I'm going to stop believing my mind reading is an all knowing unfailing absolute truth finding tool, replacing analysis with listening, doubt with trusting, realize you know you better than my arrogance ever grasped. That there's a reason you stand in front of the class and my clowning might get attention but can't compare to the insights I've ignored out of high school fear.


I'm going to come to terms with the new name on your lips, the one you whisper to touch the stars, the one who holds your hand and squeezes back and reminds you of the million springs in your step while warming the hundred winters of your past. Someone whose name will last instead of sway, kneel instead of pray, will still ring sweet on the pillow the morning after and promise that yesterday can come again with more laughter and light then before, renew your trust in change as possible and your faith in self as unstoppable, a name you can build statues with as each new city street unfolds.

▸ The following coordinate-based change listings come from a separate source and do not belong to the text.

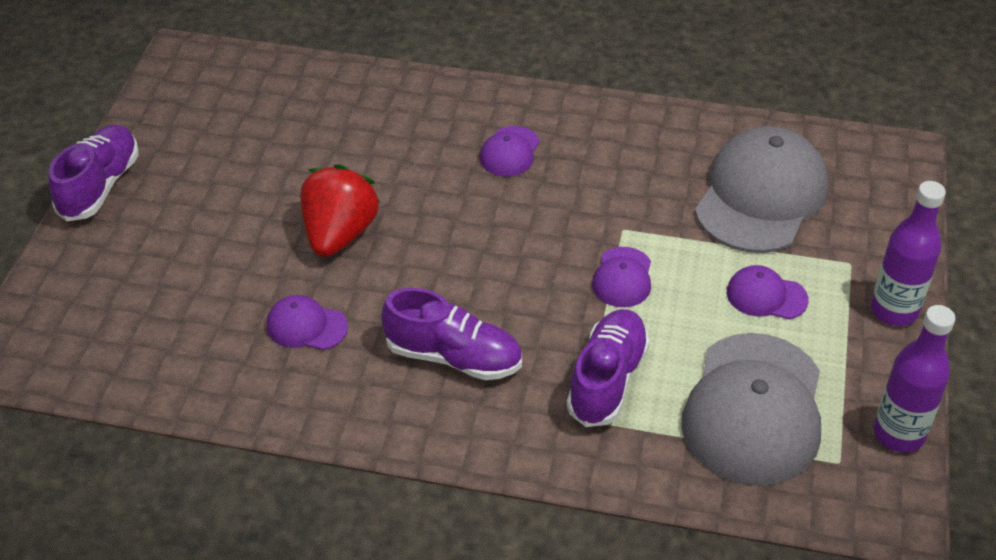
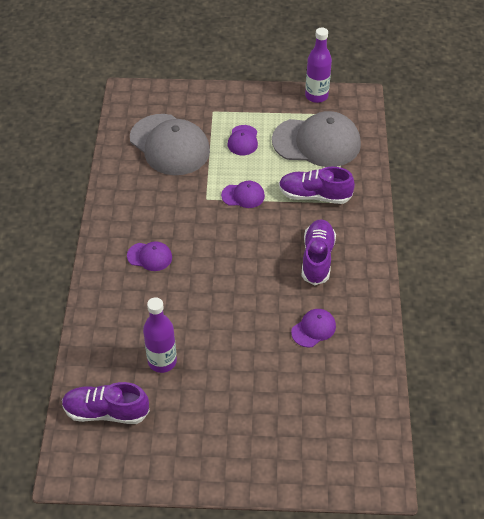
camera: 100 degrees left, 5 degrees up
(100, 186) = (219, 480): purple shoe -> purple shoe (106, 411)
(306, 326) = (313, 329): purple cap -> purple cap turned 135 degrees counterclockwise
(339, 234) = (237, 329): red strawberry -> none
(761, 196) = (169, 145): grey cap -> grey cap turned 150 degrees counterclockwise
(894, 310) = (242, 96): purple bottle -> purple bottle (162, 361)

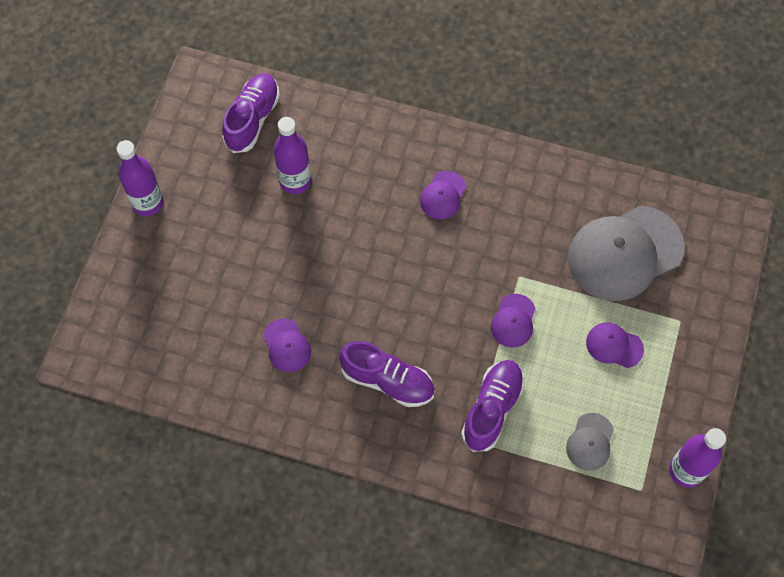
camera: 105 degrees right, 15 degrees up
(215, 474) = (148, 203): none -> purple bottle
(316, 142) = (590, 442): grey cap -> grey cap, size x0.47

A name to replace mine, which was always written in pencil with an eraser nearby since the first porch conversation to the last kiss goodbye. A fact I see too late as the case always is, that you're written on my body but I can't turn that to gold. That you're perfect in my eyes but to you I'm the flu, a cold with symptoms ranging from fatal to beautiful, that infection is no way to win affection and my parasitic behavior is selfish not protection. That behind my use of "Love" is an odyssey of fine print with terms and conditions that rewrite the script. That you were right (as the case always is) about the cutting the cord to allow us to live.


So I promise I'm going to be different this time. No roadblocks or trap doors or misleading rhymes. Just a bon voyage and one final tear, as you go into the sunset I'll take extra care to fold up this picture of us in black and white, to tuck it in an album, then walk out of sight.


If you need me I'm here, if you miss me then don't.

I was never a savior, just a stop in the road.